Когда-то мы с Питером Кавински были друзьями, до того как он стал Кавински. Раньше он был просто Питером К. В средней школе у нас была целая банда. Среди мальчиков в ней были: Питер Кавински, Джон Амброуз Маккларен и Тревор Пайк. Из девочек: Женевьева, я и Элли Фельдман, которая жила кварталом ниже, еще иногда к нам примыкала Крис. Раньше Женевьева жила в двух улицах от меня. Забавно, как в детстве дружба зависит от того, насколько близко вы друг к другу находитесь. Например, кто является вашим лучшим другом напрямую связано с тем, насколько близко расположены ваши дома; или же с кем рядом вы сидите на музыке – с тем, настолько близко стоят ваши имена в списке по алфавиту. Вот такая игра случая. В восьмом классе Женевьева переехала в другой район, и мы еще какое-то время поддерживали дружбу. Она приезжала потусить с нами, но что-то уже изменилось. В старшей школе Женевьева всех нас затмила. Она по-прежнему дружила с мальчиками, но команда девочек распалась. Мы с Элли оставались друзьями до тех пор, пока в прошлом году она тоже не переехала.
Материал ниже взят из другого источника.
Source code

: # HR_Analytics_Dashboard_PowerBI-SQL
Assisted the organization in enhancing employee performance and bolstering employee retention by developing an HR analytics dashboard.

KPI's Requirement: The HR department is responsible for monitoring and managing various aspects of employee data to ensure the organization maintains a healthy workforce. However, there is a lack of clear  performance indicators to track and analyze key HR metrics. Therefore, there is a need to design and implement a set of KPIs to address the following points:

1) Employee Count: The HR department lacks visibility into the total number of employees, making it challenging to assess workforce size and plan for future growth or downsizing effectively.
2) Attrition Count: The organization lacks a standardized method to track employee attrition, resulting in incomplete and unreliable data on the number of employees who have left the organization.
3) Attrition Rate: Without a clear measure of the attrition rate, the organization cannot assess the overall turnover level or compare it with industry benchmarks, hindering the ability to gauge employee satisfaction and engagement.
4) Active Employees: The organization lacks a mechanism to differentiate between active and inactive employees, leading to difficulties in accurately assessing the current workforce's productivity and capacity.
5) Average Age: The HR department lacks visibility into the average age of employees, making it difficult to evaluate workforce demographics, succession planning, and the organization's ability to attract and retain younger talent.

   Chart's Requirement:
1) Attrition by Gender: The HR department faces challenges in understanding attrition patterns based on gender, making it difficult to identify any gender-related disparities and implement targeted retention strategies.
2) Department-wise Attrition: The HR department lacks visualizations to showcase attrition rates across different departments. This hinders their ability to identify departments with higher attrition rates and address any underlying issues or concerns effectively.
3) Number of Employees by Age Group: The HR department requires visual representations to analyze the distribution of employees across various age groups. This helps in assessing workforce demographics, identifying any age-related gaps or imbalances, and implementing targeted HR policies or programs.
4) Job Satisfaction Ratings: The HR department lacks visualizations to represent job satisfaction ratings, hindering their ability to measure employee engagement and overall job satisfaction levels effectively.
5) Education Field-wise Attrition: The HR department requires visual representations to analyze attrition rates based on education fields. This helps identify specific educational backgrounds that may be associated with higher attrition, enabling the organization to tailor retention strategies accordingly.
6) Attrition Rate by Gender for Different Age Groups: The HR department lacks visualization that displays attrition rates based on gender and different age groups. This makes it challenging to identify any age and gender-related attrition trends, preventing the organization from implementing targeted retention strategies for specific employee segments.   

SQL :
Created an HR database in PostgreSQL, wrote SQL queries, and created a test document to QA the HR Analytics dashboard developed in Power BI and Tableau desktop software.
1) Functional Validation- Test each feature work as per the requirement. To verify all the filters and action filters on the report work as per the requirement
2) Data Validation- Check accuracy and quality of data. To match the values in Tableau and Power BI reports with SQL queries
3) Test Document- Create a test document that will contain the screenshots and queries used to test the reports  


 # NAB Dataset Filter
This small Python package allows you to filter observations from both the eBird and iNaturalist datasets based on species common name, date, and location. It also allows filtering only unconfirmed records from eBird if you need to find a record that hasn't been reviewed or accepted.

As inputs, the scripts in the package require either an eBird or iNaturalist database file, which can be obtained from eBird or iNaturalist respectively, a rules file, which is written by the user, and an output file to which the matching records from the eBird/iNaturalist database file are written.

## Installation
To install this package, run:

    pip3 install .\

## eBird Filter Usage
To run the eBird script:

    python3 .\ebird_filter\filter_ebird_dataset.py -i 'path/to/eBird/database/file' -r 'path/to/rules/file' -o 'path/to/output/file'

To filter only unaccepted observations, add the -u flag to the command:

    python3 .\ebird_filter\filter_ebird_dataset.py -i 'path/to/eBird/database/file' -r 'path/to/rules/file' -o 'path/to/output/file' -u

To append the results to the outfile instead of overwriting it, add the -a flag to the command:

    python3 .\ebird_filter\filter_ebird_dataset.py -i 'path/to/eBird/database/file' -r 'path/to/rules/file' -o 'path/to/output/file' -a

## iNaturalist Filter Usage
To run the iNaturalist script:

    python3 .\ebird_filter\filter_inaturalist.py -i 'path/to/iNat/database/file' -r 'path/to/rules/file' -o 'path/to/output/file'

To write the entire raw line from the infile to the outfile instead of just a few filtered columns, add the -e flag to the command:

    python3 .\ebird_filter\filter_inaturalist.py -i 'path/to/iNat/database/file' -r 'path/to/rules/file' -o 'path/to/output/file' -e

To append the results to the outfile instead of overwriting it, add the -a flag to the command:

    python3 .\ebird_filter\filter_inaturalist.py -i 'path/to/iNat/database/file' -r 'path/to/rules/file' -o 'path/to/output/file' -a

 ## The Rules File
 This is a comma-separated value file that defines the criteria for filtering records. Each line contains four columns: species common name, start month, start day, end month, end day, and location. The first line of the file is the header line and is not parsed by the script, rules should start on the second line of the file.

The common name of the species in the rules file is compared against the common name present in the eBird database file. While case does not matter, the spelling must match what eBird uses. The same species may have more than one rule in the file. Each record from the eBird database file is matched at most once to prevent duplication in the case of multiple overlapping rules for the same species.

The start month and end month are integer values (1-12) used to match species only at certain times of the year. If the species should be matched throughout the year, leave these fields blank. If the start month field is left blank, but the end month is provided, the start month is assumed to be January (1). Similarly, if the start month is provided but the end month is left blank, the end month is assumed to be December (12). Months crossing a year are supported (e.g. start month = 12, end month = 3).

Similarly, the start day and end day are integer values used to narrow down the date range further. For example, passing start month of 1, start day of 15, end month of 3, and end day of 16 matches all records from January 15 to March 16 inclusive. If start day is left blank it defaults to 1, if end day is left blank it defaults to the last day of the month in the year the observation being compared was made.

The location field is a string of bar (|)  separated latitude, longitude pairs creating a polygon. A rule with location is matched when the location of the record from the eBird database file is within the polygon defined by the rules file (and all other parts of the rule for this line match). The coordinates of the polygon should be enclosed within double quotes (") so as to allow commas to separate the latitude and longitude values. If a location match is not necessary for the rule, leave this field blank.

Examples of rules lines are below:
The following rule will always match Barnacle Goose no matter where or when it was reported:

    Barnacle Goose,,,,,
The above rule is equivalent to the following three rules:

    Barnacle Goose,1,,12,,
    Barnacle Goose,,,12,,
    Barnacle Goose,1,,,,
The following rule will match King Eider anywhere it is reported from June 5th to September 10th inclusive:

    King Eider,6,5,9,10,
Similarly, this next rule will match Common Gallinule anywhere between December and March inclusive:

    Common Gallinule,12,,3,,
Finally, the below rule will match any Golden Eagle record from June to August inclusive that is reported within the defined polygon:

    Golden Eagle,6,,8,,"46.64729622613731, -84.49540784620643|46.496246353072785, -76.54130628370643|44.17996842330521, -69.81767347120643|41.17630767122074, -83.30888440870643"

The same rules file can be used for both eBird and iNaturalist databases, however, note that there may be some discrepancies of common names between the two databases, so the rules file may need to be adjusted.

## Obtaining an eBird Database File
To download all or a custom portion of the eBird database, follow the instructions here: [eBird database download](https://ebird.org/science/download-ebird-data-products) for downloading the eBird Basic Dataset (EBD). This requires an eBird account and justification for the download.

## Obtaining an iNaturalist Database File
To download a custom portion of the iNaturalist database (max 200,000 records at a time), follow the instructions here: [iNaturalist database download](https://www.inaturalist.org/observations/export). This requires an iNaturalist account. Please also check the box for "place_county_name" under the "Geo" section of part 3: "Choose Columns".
После того, как от нас отвернулась Женевьева, мы с Элли чувствовали себя немножко унизительно, словно были двумя оставшимися корочками хлеба и вместе составляли сухой бутерброд.
Мы больше не друзья. Ни с Женевьевой, ни с Питером. Вот почему так странно сидеть рядом с ним на обочине, словно между нами все как раньше.
У него звонит телефон, и он достает его из кармана.
– Я должен ехать.
Я фыркаю.
– Куда направляешься?
– К Джен.
– Тогда тебе лучшей стартовать, – говорю я. – Женевьева будет в ярости, если ты опоздаешь.
Питер фыркает, но быстро встает. Интересно, каково это – иметь столько власти над парнем. Не думаю, что мне это нужно. Это просто огромная ответственность – держать чье-то сердце в своих руках. Питер садится в машину, а затем поворачивается и спрашивает, словно ему только приходит в голову:
– Хочешь, чтобы я позвонил в «Тройное А» вместо тебя?
– Да нет, все нормально, – отвечаю я. – Хотя, спасибо, что остановился. Это было действительно мило с твоей стороны.
Питер улыбается. Да, Питер очень любит похвалу. Я помню эту черту его характера.
– Теперь ты чувствуешь себя лучше?
Я киваю. Я на самом деле чувствую себя лучше.
– Хорошо, – говорит он.
Питер выглядит как красавчик из прошлого. Он мог бы быть удалым солдатом Первой Мировой войны, настолько привлекательным, что любая девушка могла бы годами ждать его возвращения с фронта, настолько красивым, что она могла бы ждать его вечно. Он мог бы носить фирменную красную куртку с эмблемой школы, разъезжать на «Корвете» с опущенным верхом и вести машину лишь одной рукой, направляясь к своей девушке, чтобы забрать ее на танцы. Внешняя привлекательность Питера больше относится к вчерашнему дню, чем к сегодняшнему. В нем просто есть нечто такое, что нравится девушкам.
2
Тройное «А» - Автомобильная Ассоциация Америки.